§ **Action item**
Lines to restate from the data below: from the one containing "If you guess right" to the one containing "I've done both", both included. Give them again exactly, and only them.

Data excerpts:
........

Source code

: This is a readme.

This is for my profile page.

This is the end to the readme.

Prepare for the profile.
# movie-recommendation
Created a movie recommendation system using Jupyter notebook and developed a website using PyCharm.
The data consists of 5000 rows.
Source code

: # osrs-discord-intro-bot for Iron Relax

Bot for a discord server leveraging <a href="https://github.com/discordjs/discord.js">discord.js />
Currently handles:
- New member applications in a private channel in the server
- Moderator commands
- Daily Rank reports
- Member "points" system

........

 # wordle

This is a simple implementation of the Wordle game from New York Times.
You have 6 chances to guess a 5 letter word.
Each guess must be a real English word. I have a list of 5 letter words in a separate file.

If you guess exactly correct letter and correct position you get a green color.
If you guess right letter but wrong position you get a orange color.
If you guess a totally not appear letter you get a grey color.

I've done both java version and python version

........

§ **Exercise response**
If you guess right letter but wrong position you get a orange color.
If you guess a totally not appear letter you get a grey color.

I've done both java version and python version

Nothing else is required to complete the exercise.